Personal experiences also play a crucial role in shaping an individual’s approach to their work and the scale of their professional vision. As for myself, I have worked in a school for the duration of a year. As this timeframe is rather small, there are a number of common practices and approaches I still need to master, although I have had the ability to understand the field to a good extent. Practices of an English teacher in a non-native country are primarily based on general techniques other teachers use. Such approaches include the process of continuous evaluation of their student’s work and the use of the acquired information in the teaching practice. English teachers also interpret available information to come up with better approaches towards delivering information and use visual representations to process large amounts of data. As of now, I am a graduate student in the field of linguistics. I believe that my newfound expertise can significantly influence my teaching practice and help to perform my duties more efficiently. With the gained knowledge of language structure and other peculiarities of linguistics, I can better understand what aspects of learning cause the most difficulty and improve my presentation to students.

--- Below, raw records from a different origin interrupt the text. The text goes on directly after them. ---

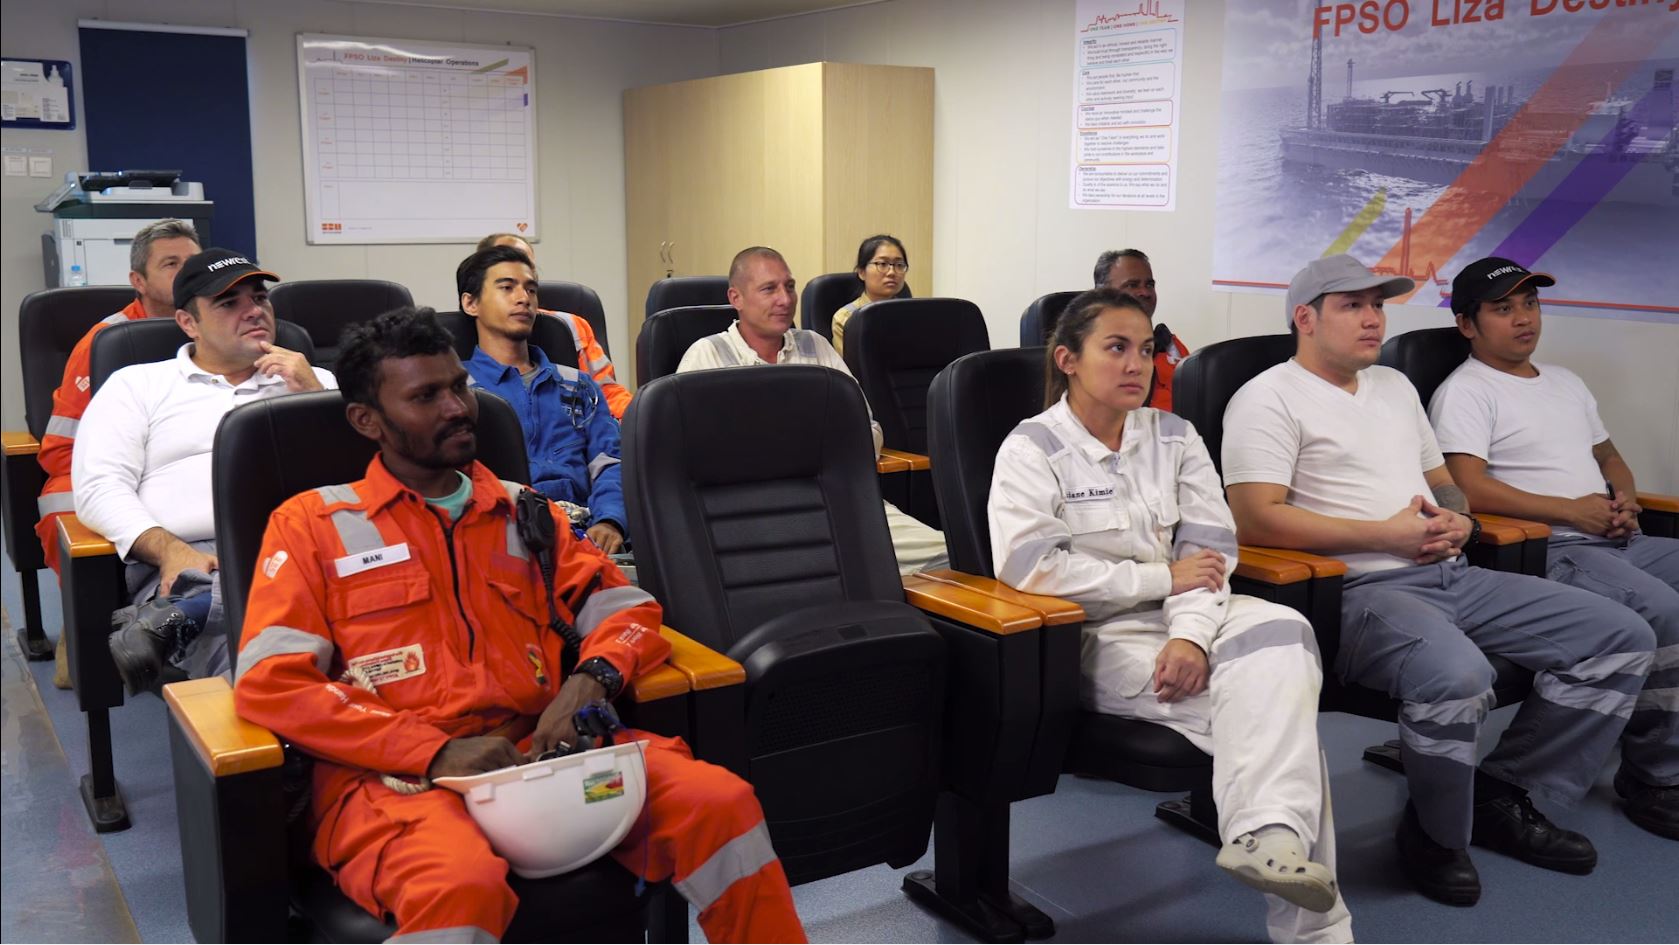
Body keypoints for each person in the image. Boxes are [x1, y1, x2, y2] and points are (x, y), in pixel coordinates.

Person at [232, 307, 805, 943]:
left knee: (720, 806)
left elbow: (627, 610)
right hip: (397, 783)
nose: (458, 408)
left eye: (459, 386)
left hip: (544, 760)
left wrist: (590, 680)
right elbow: (271, 683)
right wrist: (431, 751)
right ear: (367, 420)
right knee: (458, 885)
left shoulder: (523, 512)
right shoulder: (312, 526)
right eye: (426, 396)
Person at [1221, 254, 1655, 906]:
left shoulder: (1394, 386)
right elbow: (1254, 517)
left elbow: (1444, 484)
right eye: (1351, 305)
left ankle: (1506, 792)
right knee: (1458, 675)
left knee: (1621, 636)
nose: (1372, 318)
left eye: (1377, 305)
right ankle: (1435, 835)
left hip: (1450, 572)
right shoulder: (1266, 397)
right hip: (1359, 591)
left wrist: (1459, 522)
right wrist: (1384, 536)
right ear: (1304, 318)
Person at [989, 287, 1350, 943]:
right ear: (1068, 359)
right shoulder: (1031, 448)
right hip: (1092, 635)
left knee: (1286, 629)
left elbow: (1208, 556)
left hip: (1187, 614)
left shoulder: (1175, 435)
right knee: (1280, 711)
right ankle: (1303, 907)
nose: (1137, 364)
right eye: (1116, 348)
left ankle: (1267, 837)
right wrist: (1159, 578)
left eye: (1145, 349)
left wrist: (1190, 637)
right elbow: (1033, 571)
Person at [1429, 257, 1678, 840]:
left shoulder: (1566, 382)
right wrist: (1573, 511)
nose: (1524, 319)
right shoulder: (1465, 391)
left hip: (1616, 536)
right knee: (1664, 610)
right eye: (1503, 308)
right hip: (1553, 549)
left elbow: (1608, 456)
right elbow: (1466, 487)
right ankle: (1657, 776)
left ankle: (1648, 732)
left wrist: (1624, 498)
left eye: (1530, 304)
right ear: (1467, 324)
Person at [73, 248, 333, 692]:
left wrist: (315, 398)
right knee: (262, 664)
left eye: (260, 298)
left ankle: (186, 614)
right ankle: (196, 607)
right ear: (187, 322)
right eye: (229, 303)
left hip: (306, 545)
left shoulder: (316, 382)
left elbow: (363, 479)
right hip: (193, 557)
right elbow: (99, 487)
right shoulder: (137, 385)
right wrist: (169, 550)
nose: (254, 311)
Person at [675, 246, 948, 576]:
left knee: (949, 556)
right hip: (752, 514)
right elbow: (692, 458)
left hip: (837, 500)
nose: (785, 299)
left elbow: (868, 430)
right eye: (769, 289)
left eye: (789, 286)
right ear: (737, 298)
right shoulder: (707, 357)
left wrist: (812, 455)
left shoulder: (816, 347)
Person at [36, 218, 201, 687]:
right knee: (64, 507)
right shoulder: (104, 341)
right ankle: (81, 632)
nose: (185, 273)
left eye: (192, 263)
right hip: (99, 463)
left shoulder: (216, 325)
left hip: (178, 461)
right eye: (171, 264)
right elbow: (62, 448)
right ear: (138, 281)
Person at [457, 245, 628, 555]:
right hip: (499, 540)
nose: (524, 298)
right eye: (507, 288)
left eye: (531, 289)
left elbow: (610, 463)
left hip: (586, 536)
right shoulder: (456, 391)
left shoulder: (577, 384)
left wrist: (610, 521)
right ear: (471, 303)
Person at [477, 232, 631, 418]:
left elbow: (608, 394)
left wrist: (637, 419)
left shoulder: (573, 327)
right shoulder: (461, 342)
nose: (522, 297)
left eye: (527, 265)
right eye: (507, 285)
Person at [1093, 248, 1189, 411]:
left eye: (1149, 285)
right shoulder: (1087, 354)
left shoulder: (1170, 348)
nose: (1145, 292)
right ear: (1102, 293)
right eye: (1132, 285)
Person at [830, 234, 907, 357]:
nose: (892, 272)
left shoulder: (911, 313)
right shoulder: (846, 318)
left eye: (899, 265)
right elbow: (849, 365)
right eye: (882, 264)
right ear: (861, 272)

In conclusion, the practices of a school English teacher in a non-native country represent the field of tutoring people in English as a second language. Although the profession uses the methods of gathering and analyzing information shared by all teachers, it also has its own unique challenges and approaches. The need to understand student performance in relation to their understanding of English as a second language creates a different dynamic between the pupils and their teacher. The graphs, diagrams, and other forms of visual media are used to influence students and provide context on the teacher’s successes and struggles to the management. In my personal experience, I hope that the expertise I gained studying linguistics can help me better connect with the students and promote learning.
Goodwin, C (1994). Professional Vision. American Anthropologist 96(3): 606-633.